(Text-based design files)
--

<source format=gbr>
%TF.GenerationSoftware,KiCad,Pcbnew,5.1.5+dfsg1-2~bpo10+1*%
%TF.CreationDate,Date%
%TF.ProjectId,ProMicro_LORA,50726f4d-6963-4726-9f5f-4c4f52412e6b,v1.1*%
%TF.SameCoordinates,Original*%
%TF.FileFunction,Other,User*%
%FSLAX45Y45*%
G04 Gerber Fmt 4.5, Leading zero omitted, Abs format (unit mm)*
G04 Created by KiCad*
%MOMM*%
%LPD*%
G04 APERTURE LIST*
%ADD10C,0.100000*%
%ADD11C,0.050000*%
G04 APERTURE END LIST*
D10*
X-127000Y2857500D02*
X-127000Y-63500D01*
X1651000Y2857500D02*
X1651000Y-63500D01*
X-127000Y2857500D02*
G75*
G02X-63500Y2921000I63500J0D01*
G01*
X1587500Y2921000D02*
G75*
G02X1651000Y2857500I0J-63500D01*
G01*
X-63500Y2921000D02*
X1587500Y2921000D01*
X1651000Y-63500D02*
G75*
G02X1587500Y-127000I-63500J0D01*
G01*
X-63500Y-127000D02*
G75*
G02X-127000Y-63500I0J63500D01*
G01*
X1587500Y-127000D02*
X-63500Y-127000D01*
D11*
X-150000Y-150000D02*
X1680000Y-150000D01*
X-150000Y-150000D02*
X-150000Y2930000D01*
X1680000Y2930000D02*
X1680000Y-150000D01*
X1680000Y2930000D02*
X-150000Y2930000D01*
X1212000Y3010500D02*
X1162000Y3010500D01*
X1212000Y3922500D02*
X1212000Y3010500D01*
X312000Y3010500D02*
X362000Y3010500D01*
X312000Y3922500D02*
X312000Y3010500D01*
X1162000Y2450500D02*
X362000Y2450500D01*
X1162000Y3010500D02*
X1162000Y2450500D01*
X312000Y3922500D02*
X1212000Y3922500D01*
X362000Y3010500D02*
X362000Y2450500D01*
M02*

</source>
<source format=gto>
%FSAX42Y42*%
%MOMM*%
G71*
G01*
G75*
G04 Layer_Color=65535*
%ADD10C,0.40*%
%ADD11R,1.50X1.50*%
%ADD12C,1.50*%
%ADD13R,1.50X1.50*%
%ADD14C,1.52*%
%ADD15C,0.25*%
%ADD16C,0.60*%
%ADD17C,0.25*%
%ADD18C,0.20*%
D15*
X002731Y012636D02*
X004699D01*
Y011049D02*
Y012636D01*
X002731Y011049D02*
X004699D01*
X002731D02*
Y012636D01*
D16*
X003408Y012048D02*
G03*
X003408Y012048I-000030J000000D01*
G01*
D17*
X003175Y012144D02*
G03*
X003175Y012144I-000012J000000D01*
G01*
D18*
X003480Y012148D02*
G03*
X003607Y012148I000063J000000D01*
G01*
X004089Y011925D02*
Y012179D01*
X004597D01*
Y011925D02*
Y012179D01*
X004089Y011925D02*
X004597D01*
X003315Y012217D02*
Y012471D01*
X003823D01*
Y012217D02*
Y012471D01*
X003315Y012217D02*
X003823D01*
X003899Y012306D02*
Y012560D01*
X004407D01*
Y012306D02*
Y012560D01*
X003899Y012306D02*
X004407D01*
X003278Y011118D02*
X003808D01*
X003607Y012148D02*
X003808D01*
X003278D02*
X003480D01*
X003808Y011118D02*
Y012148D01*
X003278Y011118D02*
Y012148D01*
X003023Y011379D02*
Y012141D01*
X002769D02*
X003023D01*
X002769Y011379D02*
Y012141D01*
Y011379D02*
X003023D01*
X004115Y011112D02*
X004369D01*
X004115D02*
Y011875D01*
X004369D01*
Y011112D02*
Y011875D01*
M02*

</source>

--

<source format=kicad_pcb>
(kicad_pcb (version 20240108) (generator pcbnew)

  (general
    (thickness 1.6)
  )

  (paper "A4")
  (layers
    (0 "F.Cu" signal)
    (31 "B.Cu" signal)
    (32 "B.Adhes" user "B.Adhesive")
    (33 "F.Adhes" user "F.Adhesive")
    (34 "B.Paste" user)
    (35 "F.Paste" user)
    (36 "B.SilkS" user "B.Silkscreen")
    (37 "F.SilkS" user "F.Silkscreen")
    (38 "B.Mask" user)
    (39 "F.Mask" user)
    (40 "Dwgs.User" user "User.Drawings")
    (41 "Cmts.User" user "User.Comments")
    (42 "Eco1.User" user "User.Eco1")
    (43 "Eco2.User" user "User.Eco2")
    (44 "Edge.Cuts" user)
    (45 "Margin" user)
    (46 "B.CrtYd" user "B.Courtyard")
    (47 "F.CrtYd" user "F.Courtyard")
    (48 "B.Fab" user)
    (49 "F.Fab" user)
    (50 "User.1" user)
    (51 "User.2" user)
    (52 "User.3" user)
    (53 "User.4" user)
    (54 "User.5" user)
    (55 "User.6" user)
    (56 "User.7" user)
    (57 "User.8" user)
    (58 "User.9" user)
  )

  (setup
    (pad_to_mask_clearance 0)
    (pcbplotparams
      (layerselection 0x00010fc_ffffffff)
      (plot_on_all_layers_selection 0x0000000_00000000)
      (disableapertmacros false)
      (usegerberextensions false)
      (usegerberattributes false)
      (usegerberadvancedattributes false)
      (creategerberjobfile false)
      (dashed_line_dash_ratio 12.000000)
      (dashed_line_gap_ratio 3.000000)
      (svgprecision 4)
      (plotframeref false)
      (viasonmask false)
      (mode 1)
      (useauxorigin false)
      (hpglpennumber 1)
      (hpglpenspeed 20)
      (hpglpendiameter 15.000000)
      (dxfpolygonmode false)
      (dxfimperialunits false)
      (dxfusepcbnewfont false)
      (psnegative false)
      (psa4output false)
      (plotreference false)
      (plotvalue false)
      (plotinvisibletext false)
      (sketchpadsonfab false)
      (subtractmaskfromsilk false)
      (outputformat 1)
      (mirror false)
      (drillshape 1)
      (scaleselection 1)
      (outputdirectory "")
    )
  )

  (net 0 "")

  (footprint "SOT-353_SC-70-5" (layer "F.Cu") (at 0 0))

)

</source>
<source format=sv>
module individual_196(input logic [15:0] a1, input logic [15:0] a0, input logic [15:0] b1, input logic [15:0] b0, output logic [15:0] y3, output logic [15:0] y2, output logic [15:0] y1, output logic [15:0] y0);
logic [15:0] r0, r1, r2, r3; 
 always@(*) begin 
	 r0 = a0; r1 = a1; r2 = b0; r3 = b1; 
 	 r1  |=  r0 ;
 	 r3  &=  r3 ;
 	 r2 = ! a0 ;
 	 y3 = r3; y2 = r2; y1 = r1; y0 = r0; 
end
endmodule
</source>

--

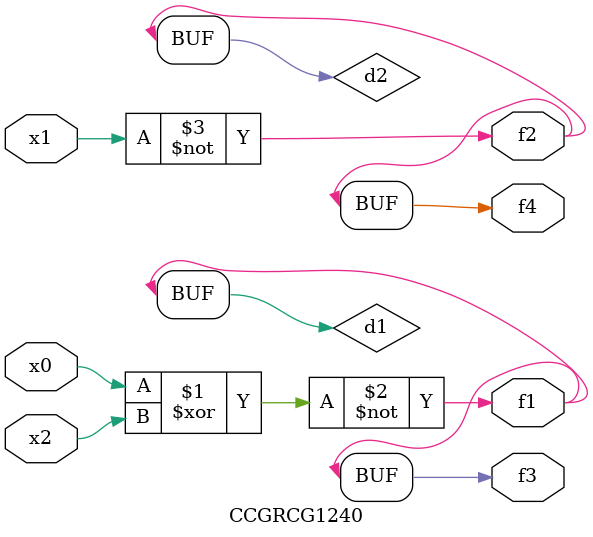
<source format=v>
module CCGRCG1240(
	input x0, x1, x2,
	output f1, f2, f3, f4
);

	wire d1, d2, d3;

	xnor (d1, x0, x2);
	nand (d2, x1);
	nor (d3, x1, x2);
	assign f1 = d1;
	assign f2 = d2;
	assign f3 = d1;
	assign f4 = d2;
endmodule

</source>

--

* [INSTRUCTION]: Could you return exactly the lines above from the line with "<source format=gbr>" to the line with "X1587500Y2921000D01*", both included, and nothing else?

* [TASK RESPONSE]:
<source format=gbr>
%TF.GenerationSoftware,KiCad,Pcbnew,5.1.5+dfsg1-2~bpo10+1*%
%TF.CreationDate,Date%
%TF.ProjectId,ProMicro_LORA,50726f4d-6963-4726-9f5f-4c4f52412e6b,v1.1*%
%TF.SameCoordinates,Original*%
%TF.FileFunction,Other,User*%
%FSLAX45Y45*%
G04 Gerber Fmt 4.5, Leading zero omitted, Abs format (unit mm)*
G04 Created by KiCad*
%MOMM*%
%LPD*%
G04 APERTURE LIST*
%ADD10C,0.100000*%
%ADD11C,0.050000*%
G04 APERTURE END LIST*
D10*
X-127000Y2857500D02*
X-127000Y-63500D01*
X1651000Y2857500D02*
X1651000Y-63500D01*
X-127000Y2857500D02*
G75*
G02X-63500Y2921000I63500J0D01*
G01*
X1587500Y2921000D02*
G75*
G02X1651000Y2857500I0J-63500D01*
G01*
X-63500Y2921000D02*
X1587500Y2921000D01*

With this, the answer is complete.